Mark Fix has been ranching outside of Miles City, Montana since the mid-1980s, raising cattle, alfalfa and grain on his 9,700 acre plot of land. But severe weather events have been stacking up in recent years: a tornado tore through his barn, flooding stranded his cows. It’s impacting his bottom line, and he’s convinced it’s from human-caused climate change.
“It seems like this carbon stuff has been affecting us in weird ways,” he said Tuesday from the Environmental Protection Agency’s Region Eight headquarters in Denver. Fix joined what’s expected to be about 1600 people giving feedback to the EPA this week on proposed rules restricting carbon dioxide emissions from the nation’s power plants.
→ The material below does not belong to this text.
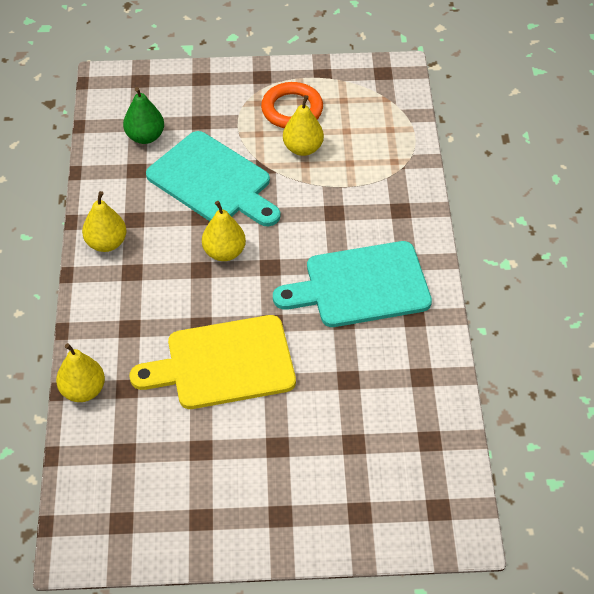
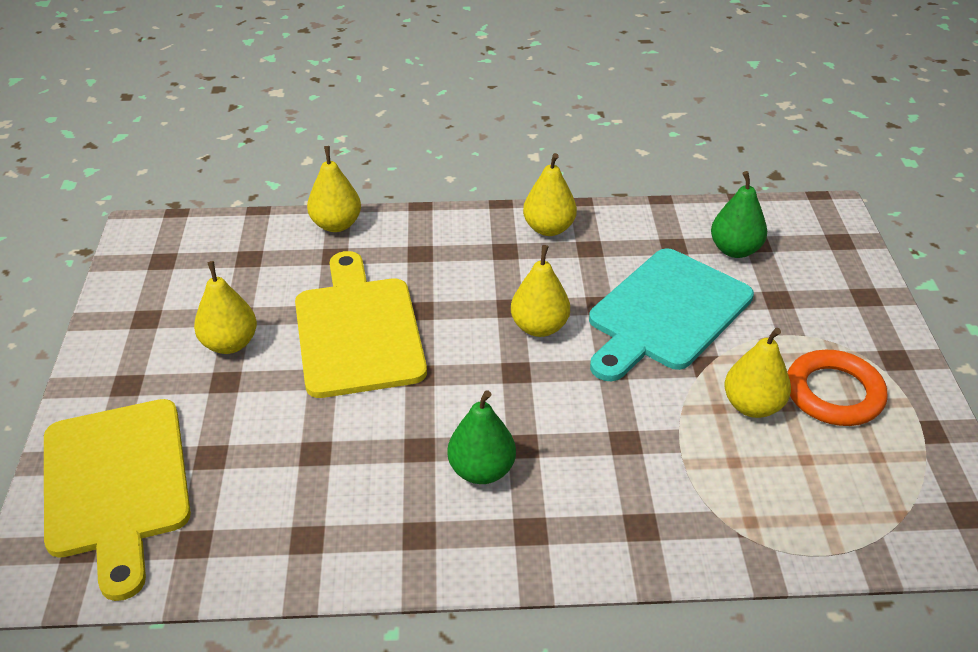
camera: 90 degrees right, 10 degrees down
(235, 449) = (230, 344): none -> yellow pear
(361, 286) = (481, 470): turquoise cutting board -> green pear
(382, 499) = (116, 484): none -> yellow cutting board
The proposal, as we reported back in June, would be the biggest step taken by the U.S. so far to combat the effects of climate change. The rules call for cutting carbon emissions from power plants in 2005 by nearly a third in the next 15 years. It’s accomplished through a complex state-by-state approach which requires fewer reductions the more an individual state relies on fossil fuels. While many environmentalists are hailing the proposal as an important step in the right direction, utilities and fossil fuel companies are saying it will lead to higher energy bills and a loss of jobs in sectors like the coal industry.
The public hearings on the rules, like the one attended by Mark Fix, are going on in Denver, Atlanta, Pittsburgh and Washington D. C. this week. The oral comments will be added to the about 300-thousand written comments the EPA has already taken in on the rules.
“It’s really been a high level of engagement by the public, which is exactly what we are hoping for,” said Jenny Noonan, a member of the EPA team writing the rules. The agency is still accepting public comment online until mid-October and plans to release the final rules next June.